**What the exercise asks:** In the forum excerpt on commutators and symmetry, what happens to the expectation value of the z-component of angular momentum when a state is rotated by π around the x axis?

**Extract:**
By differentiating the equation $[U(t), R(\theta)] = 0$ by $t$, $\theta$, or both, we can see that this statement is actually equivalent to four closely related statements

  1. $[e^{-i t \hat H/\hbar}, e^{- i \theta \hat J/\hbar}] = 0$: Rotating and then time evolving a state is the same as time evolving and then rotating. (We have a symmetry.)
  2. $[e^{-i t \hat H/\hbar},\hat J] = 0$: The angular momentum of a state does not change after time evolution. (Angular momentum is conserved.)
  3. $[\hat H, e^{- i \theta \hat J/\hbar}] = 0$: The energy of a state does not change if the state is rotated.
  4. $[\hat H, \hat J] = 0$: If you measure the angular momentum of a state, the probability that the state will have any particular energy afterwards will not change. The reverse is also true. ($\hat H$ and $\hat J$ can be simultaneously diagonalized.)
  • $\begingroup$ How does the equation 3. imply the explanation that you have given for it? Also, I find that the explanation given in 2. is more easily seen using the equation given in 4. and the relation $$ \frac{d}{d t}\langle A\rangle==\frac{i}{\hbar}\langle\psi(t)|[\widehat{H}, \hat{A}]| \psi(t)\rangle+\left\langle\psi(t)\left|\frac{\partial \hat{A}}{\partial t}\right| \psi(t)\right\rangle $$ But as you have pointed out, these are all equivalent relations anyway. $\endgroup$
    – curiouss
    Sep 15, 2021 at 5:14
  • $\begingroup$ $U(t) = e^{- i t \hat H}$ time evolves a state and $R(\theta) = e^{- i \theta \hat J}$ rotates a state. If the commutator is $0$ then $U(t) R(\theta) | \psi \rangle = R(\theta) U(t) | \psi \rangle $. This is 4. Furthermore, if you want to measure the energy of a state, you finding the spectrum of eigenvalues by acting $\hat H$ on it. But we can see that $\hat H R(\theta) | \psi \rangle = R(\theta) \hat H | \psi \rangle$, so the spectrum of eigenvalues is the same. (For instance, if $|\psi \rangle$ has definite energy $E$, then so does $U(\theta) |\psi \rangle.)$ This is 3. $\endgroup$ Sep 15, 2021 at 12:32

Requiring that an unitary operator $U$ doesn't change the transition rates is an empty statement, because it's always true that$$ \langle \psi | \chi\rangle = \langle U \psi | U\chi\rangle = \langle\psi | U^\dagger U |\chi\rangle\,. $$ On the other hand requiring that it leaves expectations values unchanged is too strong of a constraint. Take for instance a rotationally invariant system. If you rotate with respect to any axis that is not $\vec{z}$, the expectation value $$ \langle \psi | \hat{J}_z | \psi\rangle\,, $$ will change. In particular it flips sign if you rotate by $\pi$ around, say, $\vec{x}$.

The short answer to your question is: by definition. But I'll try to explain the motivation.

**Recorded data:**
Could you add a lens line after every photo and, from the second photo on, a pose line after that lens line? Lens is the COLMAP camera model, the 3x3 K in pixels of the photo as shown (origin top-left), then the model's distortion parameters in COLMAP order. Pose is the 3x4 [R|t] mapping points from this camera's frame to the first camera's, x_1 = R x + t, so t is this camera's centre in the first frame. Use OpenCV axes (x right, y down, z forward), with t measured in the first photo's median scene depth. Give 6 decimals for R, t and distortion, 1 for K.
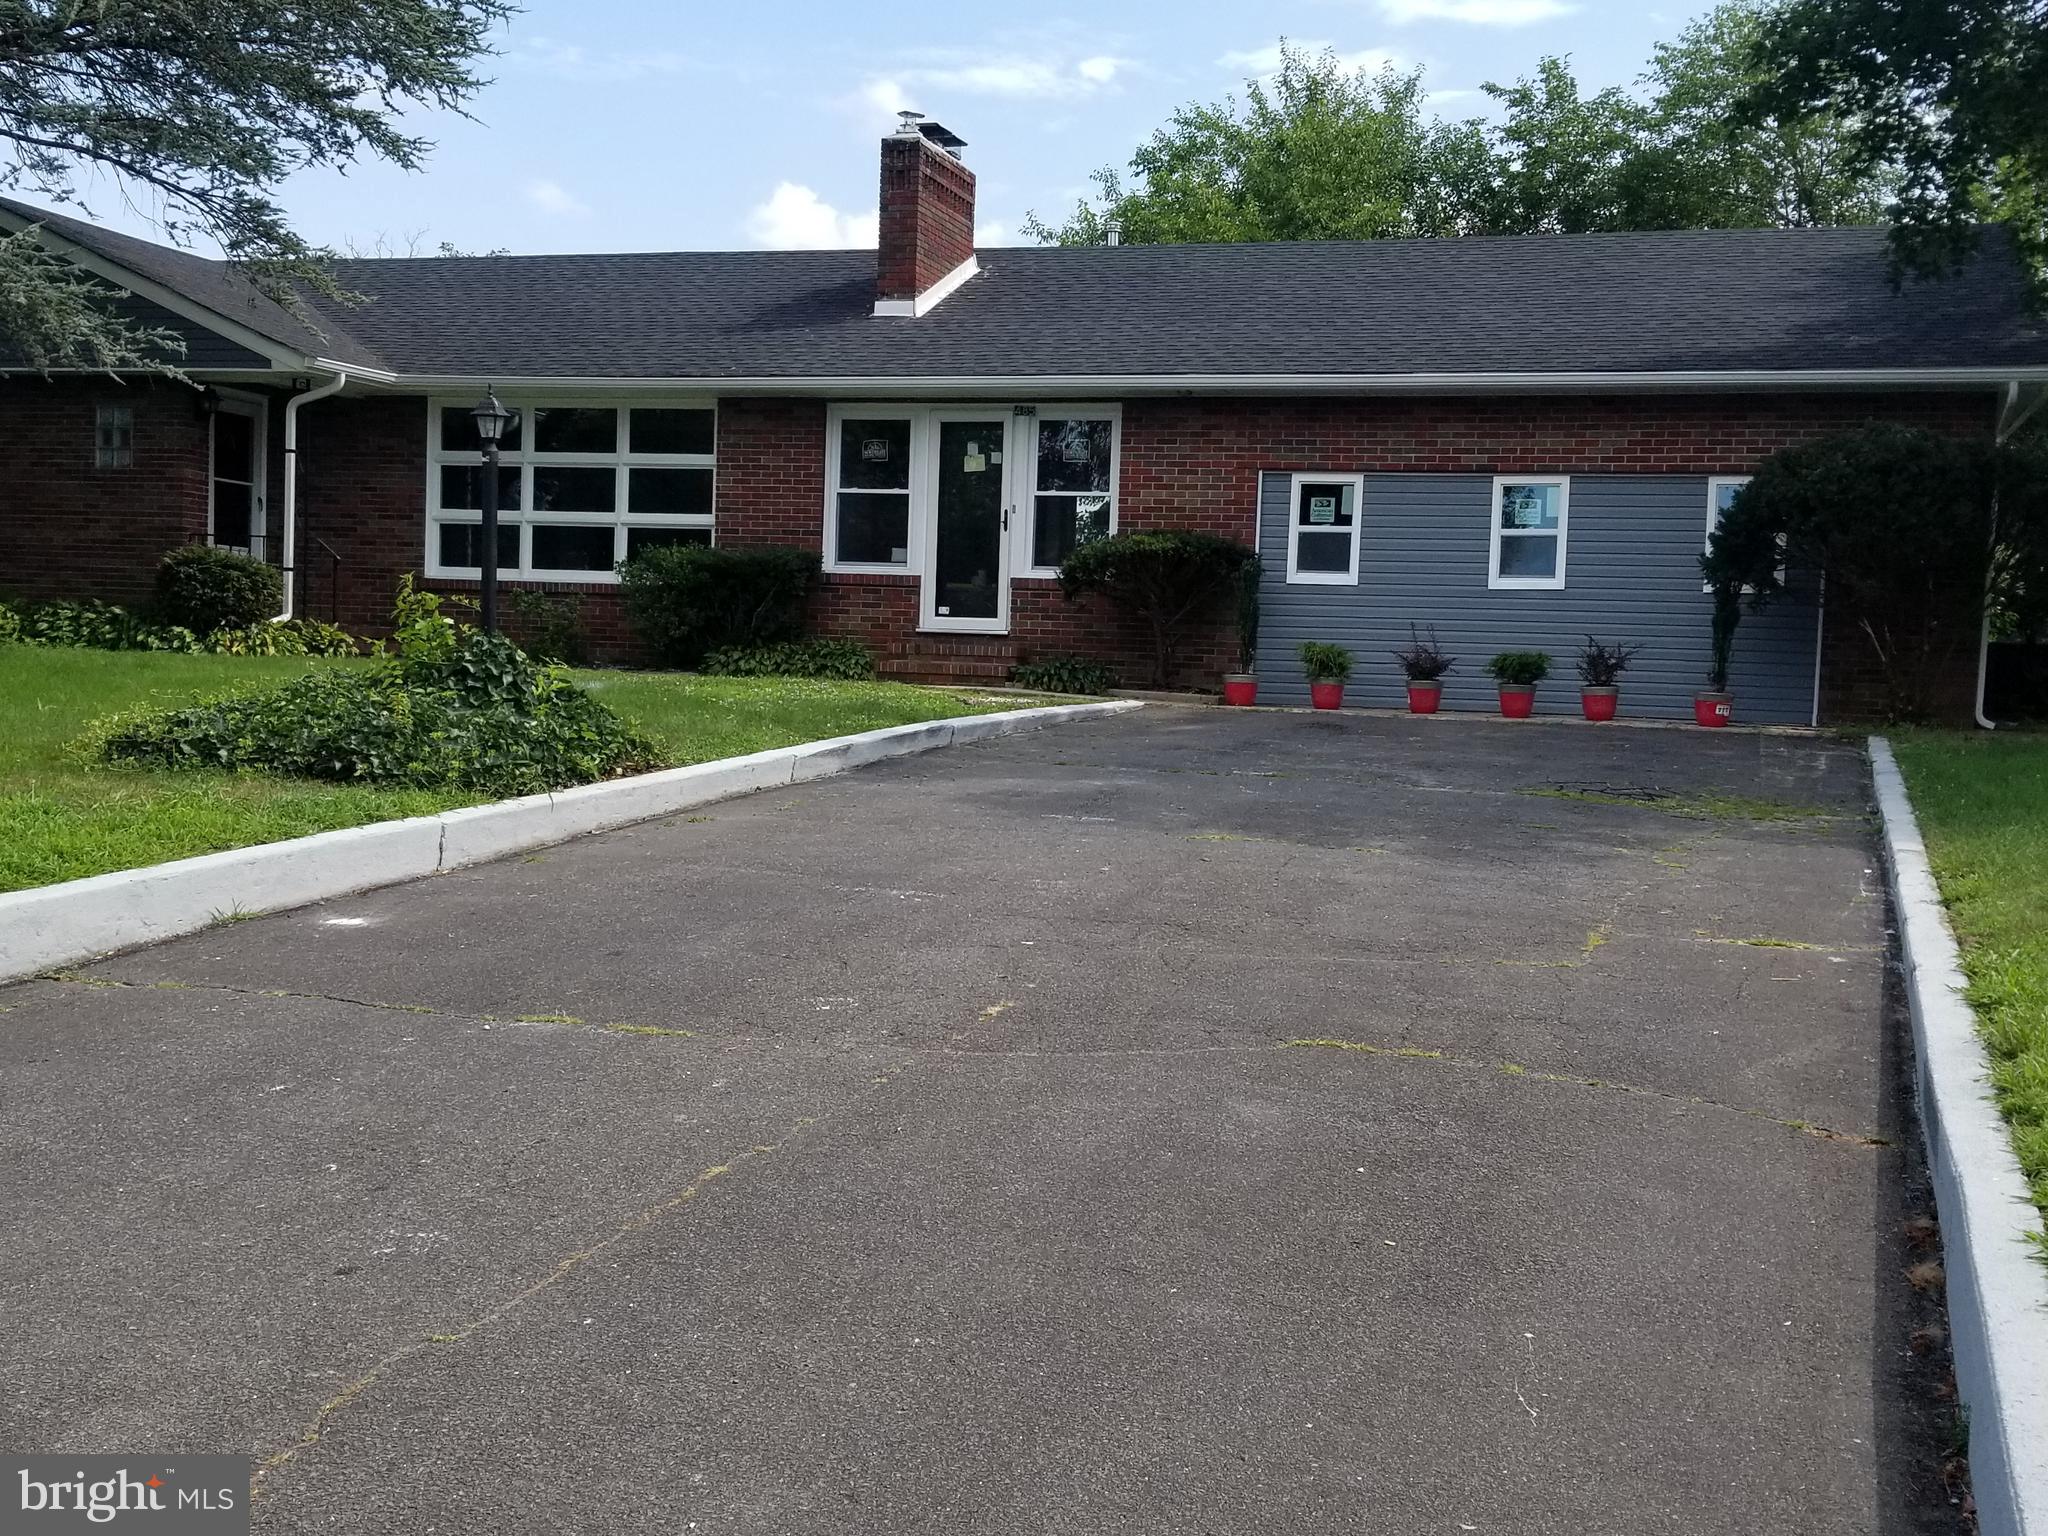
lens RADIAL K [[2331.0, 0, 1024.0], [0, 2331.0, 768.0], [0, 0, 1]] dist [0.128893, -0.364143]
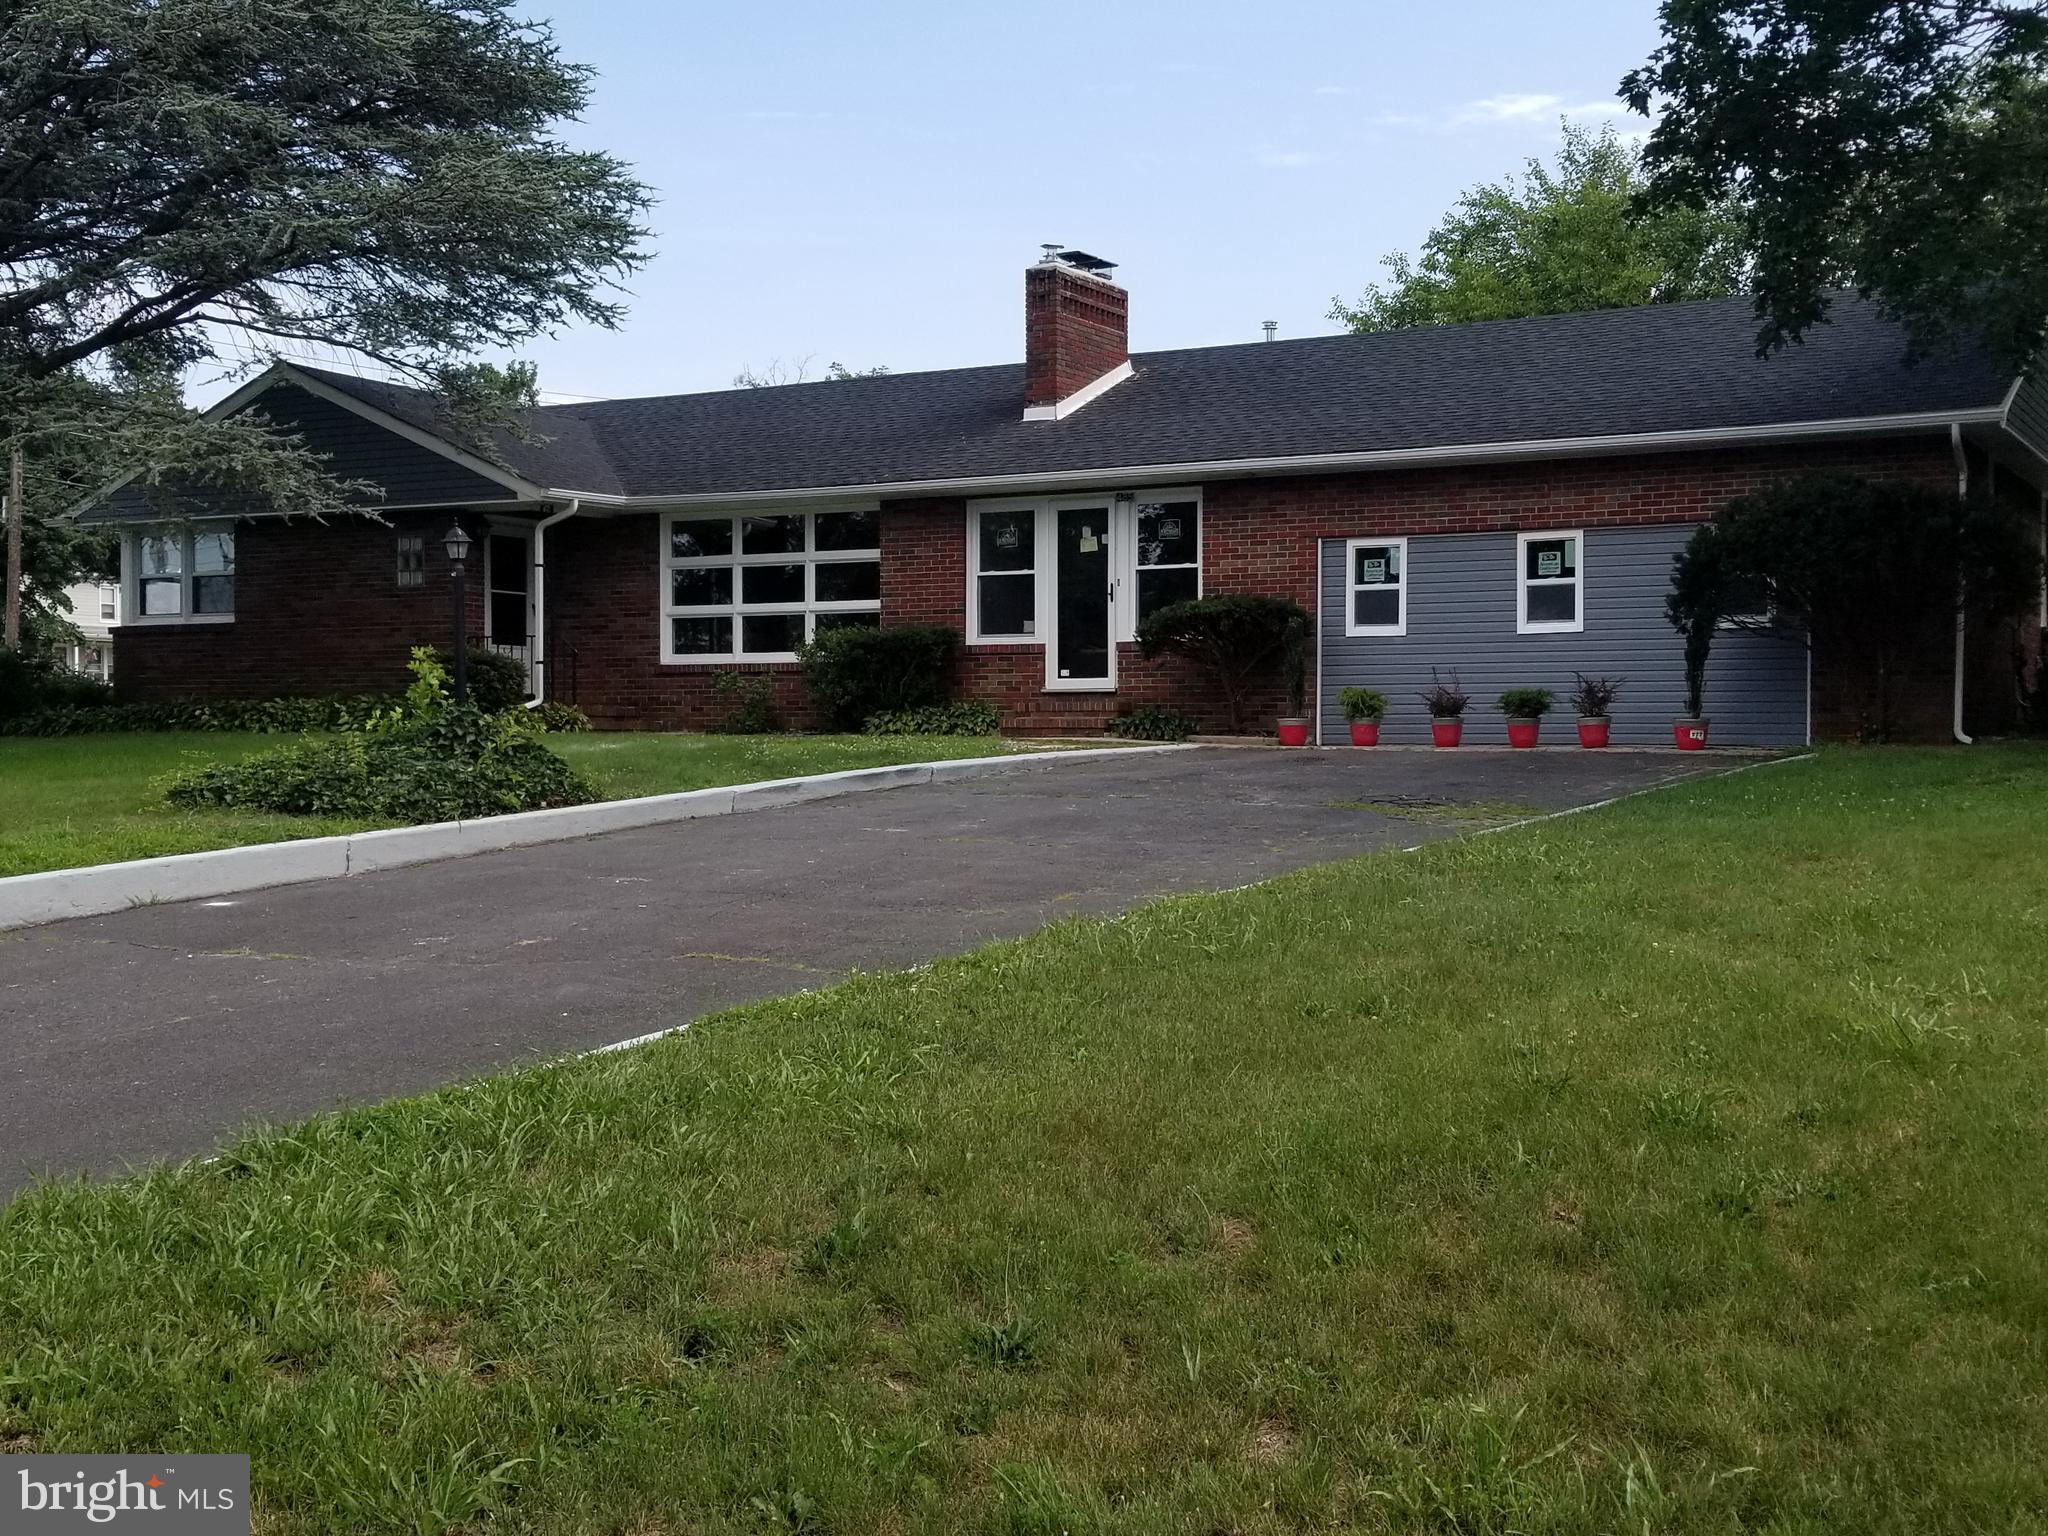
lens RADIAL K [[2272.1, 0, 1024.0], [0, 2272.1, 768.0], [0, 0, 1]] dist [0.055156, -0.004507]
pose [[0.978321, -0.032548, -0.204520, 0.175608], [0.026721, 0.999156, -0.031193, 0.013959], [0.205363, 0.025052, 0.978365, -0.101847]]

**Your response:** It flips sign.